= SET TASK =
Continue the passage on computing cross correlations with the FFT from the point where it stops.

= PASSAGE PROVIDED =
════════════════════
This ensures that C(w) has the required N + K − 1 cross correlations. The equation itself is an inverse Fourier transformation. Notice that k = 1,...,K + N − 1, which gives the lags:



  k \; = \; 1,\ldots ,K+N-1 \quad \longrightarrow \quad w \; = \; -(N-1), \ldots ,-1,0,1, \ldots ,K-1


Written in a slightly pseudo code way we have the following:

  C = ifft( fft(x) .* conj(fft(y)) )
  W = (-(N-1):1:K-1)

where C here is the vector containing all the cross correlations, and W contains the lags such that the lag corresponding to C(k) is W(k) where k = 1,...,K + N − 1.


Method C

Method B as described above uses a vector length of K + N − 1. In many cases it is faster to make the vector length as P=2^nextpow2(K+N-1), which gives a very fast computation of the FFTs. The only thing remaining is to figure out how to set up the vectors and what information of the output correlation, which needs to be omitted. As for the vectors they should be like:



  \mathbf{x} \; = \; [ \underbrace{0,\ldots,0}_{N-1}, u(1), \ldots ,u(K), \underbrace{0,\ldots,0}_{P-K-N+1}]^{\rm T}


  \mathbf{y} \; = \; [ v(1), \ldots ,v(N), \underbrace{0,\ldots,0}_{P-N} ]^{\rm T}


When placing the vectors like this it is fortunately easy to extract the relevant correlations. Say we compute:

  Ct = ifft( fft(x) .* conj(fft(y)) )
  C  = Ct(1:K+N-1)

and the lag vector is thus again:

  W = (-(N-1):1:K-1)
════════════════════
= COLLECTED MATERIAL =
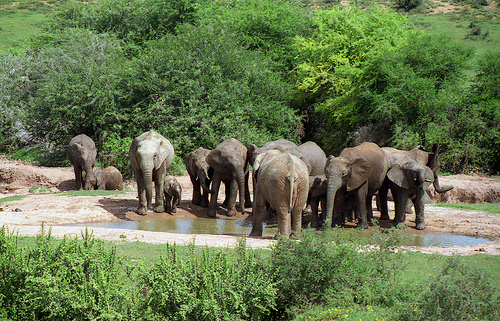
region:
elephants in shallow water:
[75, 131, 465, 233]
════════════════════
= RESULT OF THIS EXERCISE =
When using the MATLAB standard fft and ifft functions, notice that they can be asked to do zero padding. Since these are compiled functions they tend to run faster. An implementation in MATLAB may therefore look like:

  LEN = 2^nextpow2(K+N-1);
  x = gzeros(K+N-1,1,'single');
  x(N:N+K-1) = u;
  y = gzeros(K+N-1,1,'single');
  y(1:N) = v;
 
  Ct = real(ifft( fft(x,LEN) .* conj(fft(y,LEN)) ));
  C = Ct(1:K+N-1);

As seen from this piece of code the vectors x and y are only initially created with K + N − 1 elements. The fft calls then ensures the rest of the zero padding is handled via the LEN variable, which is computed to the next power of two as wished. Also notice that the cross correlation C(w) is forced to be a real - it should be a real seen from a mathematical point of view but sometimes a small residual imaginary part may exist due to numerical inaccuracy. Therefore there correlation is forced to be a real.


A Jacket Enabled Cross Correlation Function

Below there is a proposal for a function to compute the cross correlation based on the FFT technique. Although it is not pretty, it is flexible. Jacket does not yet allow class inheritance. If speed is top priority with many calls to crosscorr below, it is of course possible to make a functions specifically for gsingles and gdouble. The function is:

function [CC, LAGINDX] = crosscorr( u, v )
%CROSSCORR Computes the cross correlation between u and v.
% [CC, LAGINDX] = crosscorr( u, v ) computes the cross correlation between
% vectors u (length K) and y (length N) where both can be real/complex.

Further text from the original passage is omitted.